As a multi-gun owner and concealed carry permit holder/user, I'd also like to chime in.
<quote>However, today, the reasons given (by the gun lobby) seem to be heavily oriented toward individual protection. </quote>
There is a good reason for this. Not only is the U.S. not going to be invaded by a traditional army, as you said, but trying to make that argument just gives cannon-fodder for the 'other side'.
The self-defense case, however, is well grounded and supported by the facts. It is well documented that the incidence of homicide by firearm (around 10,000 per year) is orders of magnitude less than the number of crimes prevented by the use of firearms (2,500,000 is the number commonly cited from the FBI's crime statistics, and in some statistics, up to 200,000 women protect themselves from attackers each year by using firearms).
You can go to almost any gun-board and find lots of people sympathetic to that reasoning, not because they are looking for an excuse to protect their gun collecting and shooting sports hobby, but because they themselves were part of that 2.5m statistic.

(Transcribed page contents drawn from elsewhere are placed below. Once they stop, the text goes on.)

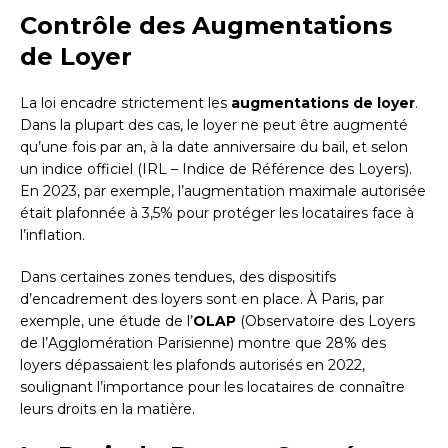
Contrôle des Augmentations
de Loyer
La loi encadre strictement les
augmentations de loyer
.
Dans la plupart des cas, le loyer ne peut être augmenté
qu’une fois par an, à la date anniversaire du bail, et selon
un indice officiel (IRL – Indice de Référence des Loyers).
En 2023, par exemple, l’augmentation maximale autorisée
était plafonnée à 3,5% pour protéger les locataires face à
l’inflation.
Dans certaines zones tendues, des dispositifs
d’encadrement des loyers sont en place. À Paris, par
exemple, une étude de l’
OLAP
(Observatoire des Loyers
de l’Agglomération Parisienne) montre que 28% des
loyers dépassaient les plafonds autorisés en 2022,
soulignant l’importance pour les locataires de connaître
leurs droits en la matière.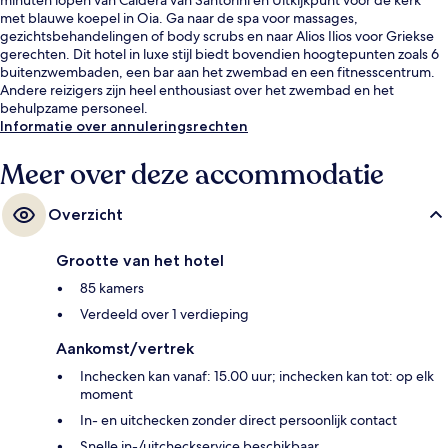
met blauwe koepel in Oia. Ga naar de spa voor massages,
gezichtsbehandelingen of body scrubs en naar Alios Ilios voor Griekse
gerechten. Dit hotel in luxe stijl biedt bovendien hoogtepunten zoals 6
buitenzwembaden, een bar aan het zwembad en een fitnesscentrum.
Andere reizigers zijn heel enthousiast over het zwembad en het
behulpzame personeel.
Informatie over annuleringsrechten
Meer over deze accommodatie
Overzicht
Grootte van het hotel
85 kamers
Verdeeld over 1 verdieping
Aankomst/vertrek
Inchecken kan vanaf: 15.00 uur; inchecken kan tot: op elk
moment
In- en uitchecken zonder direct persoonlijk contact
Snelle in-/uitcheckservice beschikbaar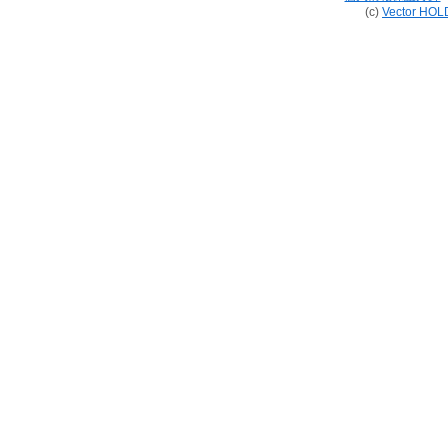
(c)
Vector HOL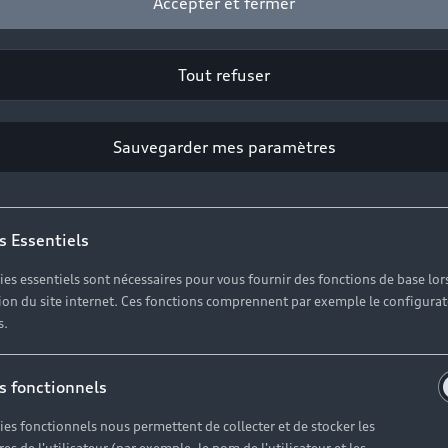
Accepter et fermer
Tout refuser
’occasion
Sauvegarder mes paramètres
s Essentiels
ies essentiels sont nécessaires pour vous fournir des fonctions de base lor
ation du site internet. Ces fonctions comprennent par exemple le configura
s.
S6 d’occasion e
s fonctionnels
’occasion, dé
ies fonctionnels nous permettent de collecter et de stocker les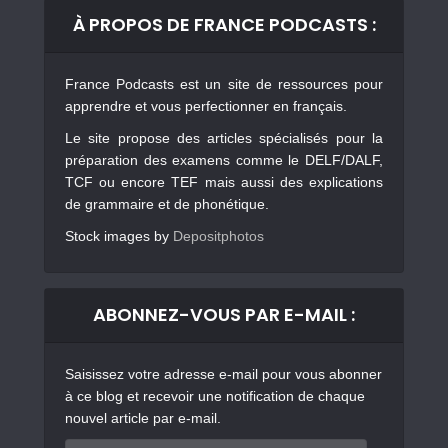
À PROPOS DE FRANCE PODCASTS :
France Podcasts est un site de ressources pour
apprendre et vous perfectionner en français.
Le site propose des articles spécialisés pour la
préparation des examens comme le DELF/DALF,
TCF ou encore TEF mais aussi des explications
de grammaire et de phonétique.
Stock images by
Depositphotos
ABONNEZ-VOUS PAR E-MAIL :
Saisissez votre adresse e-mail pour vous abonner
à ce blog et recevoir une notification de chaque
nouvel article par e-mail.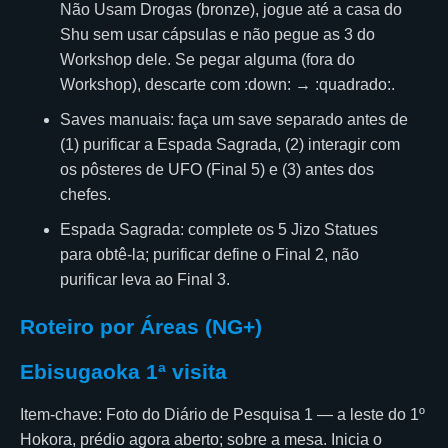
Não Usam Drogas (bronze), jogue até a casa do
Shu sem usar cápsulas e não pegue as 3 do
Workshop dele. Se pegar alguma (fora do
Workshop), descarte com :down: → :quadrado:.
Saves manuais: faça um save separado antes de
(1) purificar a Espada Sagrada, (2) interagir com
os pôsteres de UFO (Final 5) e (3) antes dos
chefes.
Espada Sagrada: complete os 5 Jizo Statues
para obtê-la; purificar define o Final 2, não
purificar leva ao Final 3.
Roteiro por Áreas (NG+)
Ebisugaoka 1ª visita
Item-chave: Foto do Diário de Pesquisa 1 — a leste do 1º
Hokora, prédio agora aberto; sobre a mesa. Inicia o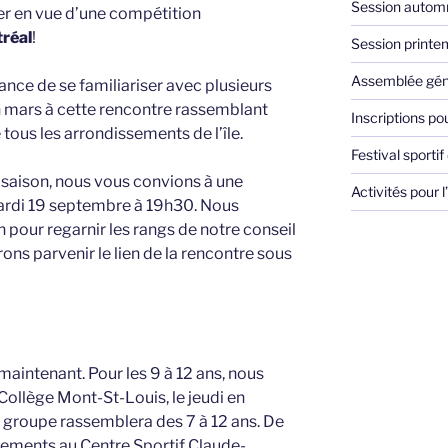
Session autom
îner en vue d’une compétition
réal
!
Session print
Assemblée gén
hance de se familiariser avec plusieurs
en mars à cette rencontre rassemblant
Inscriptions po
tous les arrondissements de l’île.
Festival sporti
la saison, nous vous convions à une
Activités pour
ardi 19 septembre à 19h30. Nous
n pour regarnir les rangs de notre conseil
ons parvenir le lien de la rencontre sous
aintenant. Pour les 9 à 12 ans, nous
ollège Mont-St-Louis, le jeudi en
e groupe rassemblera des 7 à 12 ans. De
inements au Centre Sportif Claude-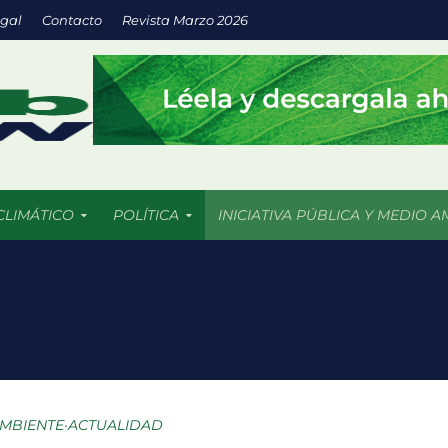
egal
Contacto
Revista Marzo 2026
CLIMÁTICO
POLÍTICA
INICIATIVA PÚBLICA Y MEDIO A
a inversión en energías limpias impulsa empresas más sostenibles
os 5 mil incendios forestales en 2026 más de 409 mil hectáreas han
uturo llega a las aulas con IA y prácticas sustentables
: espacios verdes que impulsan el desarrollo sostenible de las ciu
AMBIENTE
•
ACTUALIDAD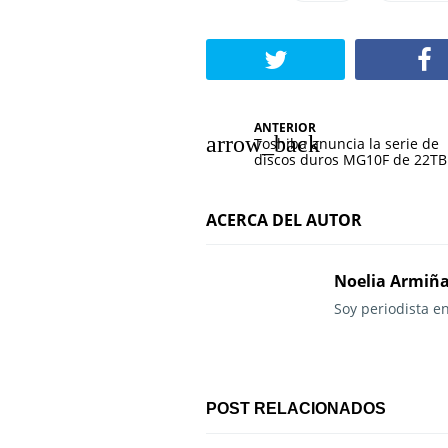
N
ANTERIOR
Toshiba anuncia la serie de
a
discos duros MG10F de 22TB
v
ACERCA DEL AUTOR
e
g
Noelia Armiñ
a
Soy periodista e
c
i
POST RELACIONADOS
ó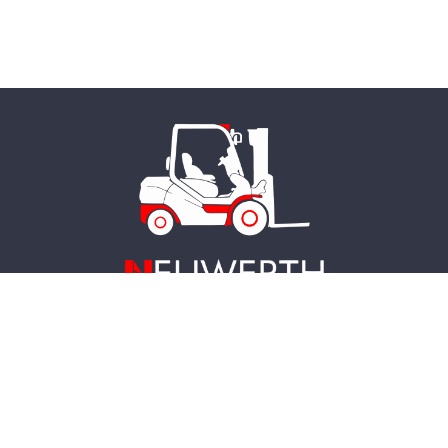
Neuwerth Formation SA
• Rue de la Greneye 12 • 1957 Ardon
• Valais, Suisse •
+41 27 305 33 63 •
formation@neuwerth.ch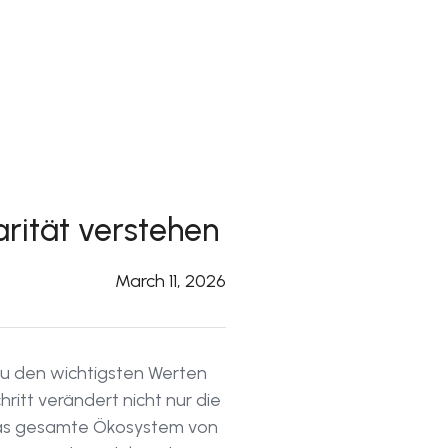
rität verstehen
March 11, 2026
 zu den wichtigsten Werten
ritt verändert nicht nur die
 das gesamte Ökosystem von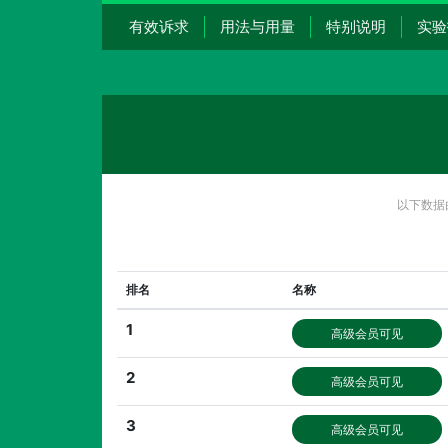
有效诉求
用法与用量
特别说明
实验
以下数据
排名
名称
1
高级会员可见
2
高级会员可见
3
高级会员可见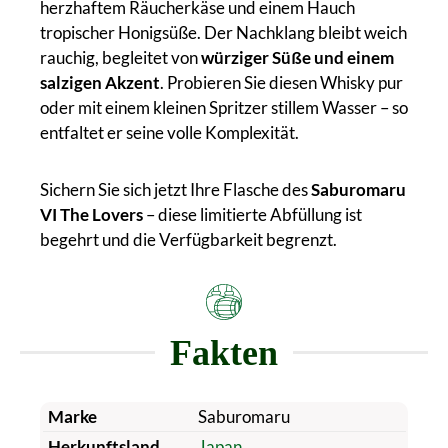
herzhaftem Räucherkäse und einem Hauch
tropischer Honigsüße. Der Nachklang bleibt weich
rauchig, begleitet von
würziger Süße und einem
salzigen Akzent
. Probieren Sie diesen Whisky pur
oder mit einem kleinen Spritzer stillem Wasser – so
entfaltet er seine volle Komplexität.
Sichern Sie sich jetzt Ihre Flasche des
Saburomaru
VI The Lovers
– diese limitierte Abfüllung ist
begehrt und die Verfügbarkeit begrenzt.
Fakten
Marke
Saburomaru
Herkunftsland
Japan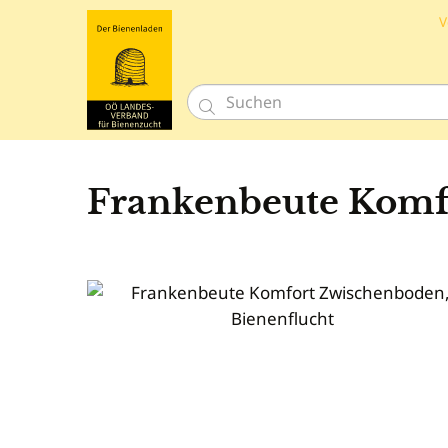
V

Frankenbeute Komfo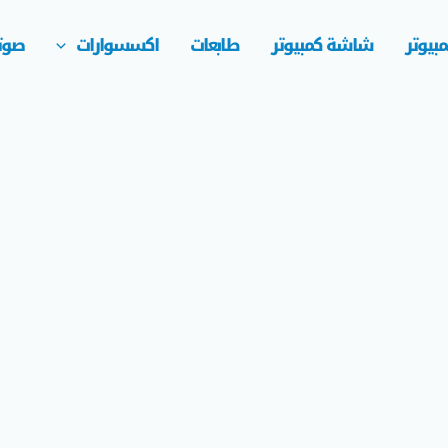
بيوتر
شاشة كمبيوتر
طابعات
اكسسوارات
صوت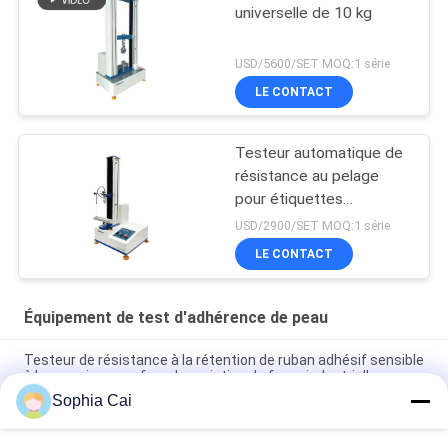
universelle de 10 kg
USD/5600/SET MOQ:1 série
LE CONTACT
Testeur automatique de
résistance au pelage
pour étiquettes
adhésives avec affichage
USD/2900/SET MOQ:1 série
numérique et logiciel PC
LE CONTACT
Équipement de test d'adhérence de peau
Testeur de résistance à la rétention de ruban adhésif sensible
à la pression pour four de maintien de force industrielle
Sophia Cai
ASTM D790 Machine d'essai de flexion à trois points standard
pour la détection de la résistance à la flexion des plastiques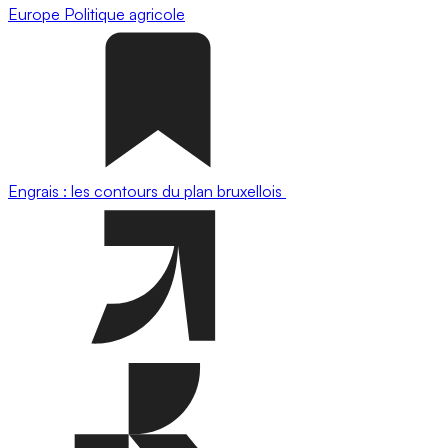
Europe
Politique agricole
Engrais : les contours du plan bruxellois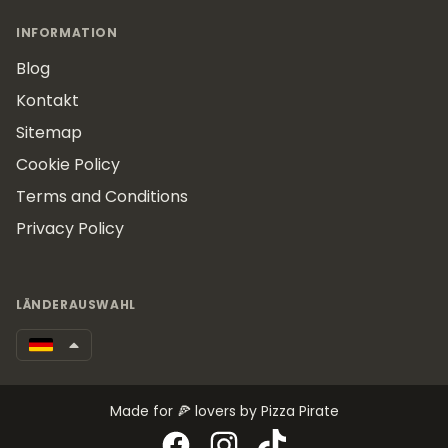
INFORMATION
Blog
Kontakt
Sitemap
Cookie Policy
Terms and Conditions
Privacy Policy
LÄNDERAUSWAHL
Made for 🍕 lovers by Pizza Pirate
Facebook
Instagram
TikTok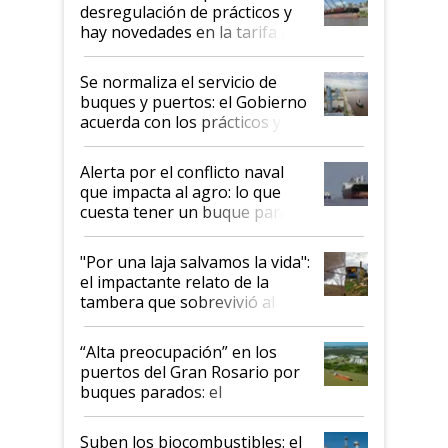
desregulación de prácticos y
hay novedades en la tarifa de
la hidrovía
Se normaliza el servicio de
buques y puertos: el Gobierno
acuerda con los prácticos y
suspende el decreto de
desregulación
Alerta por el conflicto naval
que impacta al agro: lo que
cuesta tener un buque parado
y el peligro de que Argentina
pase a ser "país sucio"
"Por una laja salvamos la vida":
el impactante relato de la
tambera que sobrevivió al
tornado
“Alta preocupación” en los
puertos del Gran Rosario por
buques parados: el
funcionamiento de las
exportadoras en tensión tras
Suben los biocombustibles: el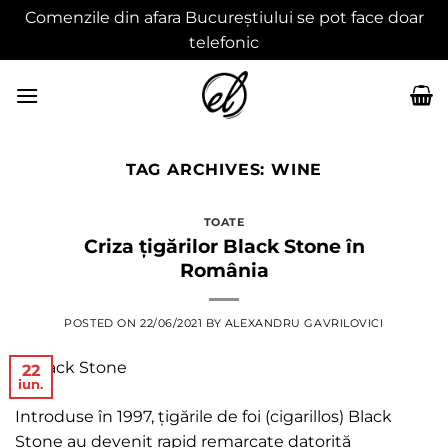
Comenzile din afara Bucureștiului se pot face doar
telefonic
Skip
to
content
TAG ARCHIVES:
WINE
TOATE
Criza țigărilor Black Stone în
România
POSTED ON
22/06/2021
BY
ALEXANDRU GAVRILOVICI
22
iun.
Introduse în 1997, țigările de foi (cigarillos) Black
Stone au devenit rapid remarcate datorită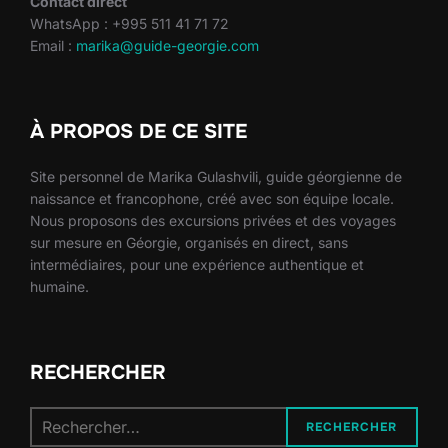
Contact direct
WhatsApp : +995 511 41 71 72
Email :
marika@guide-georgie.com
À PROPOS DE CE SITE
Site personnel de Marika Gulashvili, guide géorgienne de
naissance et francophone, créé avec son équipe locale.
Nous proposons des excursions privées et des voyages
sur mesure en Géorgie, organisés en direct, sans
intermédiaires, pour une expérience authentique et
humaine.
RECHERCHER
Recherche
RECHERCHER
pour :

Within the last few months, my fiance fended off a home intruder using a firearm I had left with her. She didn't need to fire a single shot, but the peace of mind it afforded her was unquestionable.
But it is a complicated issue as well. Both sides are fighting from fear. Most firearm owners LOVE firearms. Just like people love motorcycles or fine watches. They are carefully crafted and finely crafted pieces of engineering. There is a huge body of maths and physics behind internal, external, and terminal ballistics that everyman can share in. One can build their own custom AR-15 just like one might a gaming computer. One can compete with fellow enthusiasts in international shooting competitions and with organizations covering the whole gambit of firearms. To us, it is unthinkable that someone might want to take that away, and we are terrified of that. I'd feel the same about my motorcycles or my dog (which, by the way, one is about 50x more likely to be attacked by a dog than to be harmed by a firearm).
On the other hand, lots of people have an irrational fear of firearms built by ignorance and portrayal in the media as being exclusively the tools of death. Or maybe some even have a rational fear of firearms, but it is hard to find an argument against firearms that isn't grounded in fear.
Two sides anchored in fear leads to some really nasty fighting that probably isn't healthy for a sane debate.
[quote]it's also subtly encouraged the paranoid belief of the tyranny of our existing government. I think this is illogical, but many today here don't.[/quote]
To be fair, given the Snowden/Manning leaks, the LEO drone usage controversy, the police brutality thing... it is hard not to be paranoid.
My biggest fear is that our society is devolving into one like Aus or the U.K. have which pass permanent and pretty severe rights-restricting laws as knee-jerk reactions to whatever moral-panic of the minute ends up being, whether it be guns, vehicles, first amendment issues, or porn.
I was reading a bit about the NYS SAFE Act which was railroaded through the NYS legislature, at midnight, using a special loophole to go against the NYS constitution to prevent it from being debated, and signed into law within half an hour after passing.
The idea that a group of politicians from one city in a state could circumvent the democratic process whenever it tickles their fancy... that terrifies me. No matter what the issue is.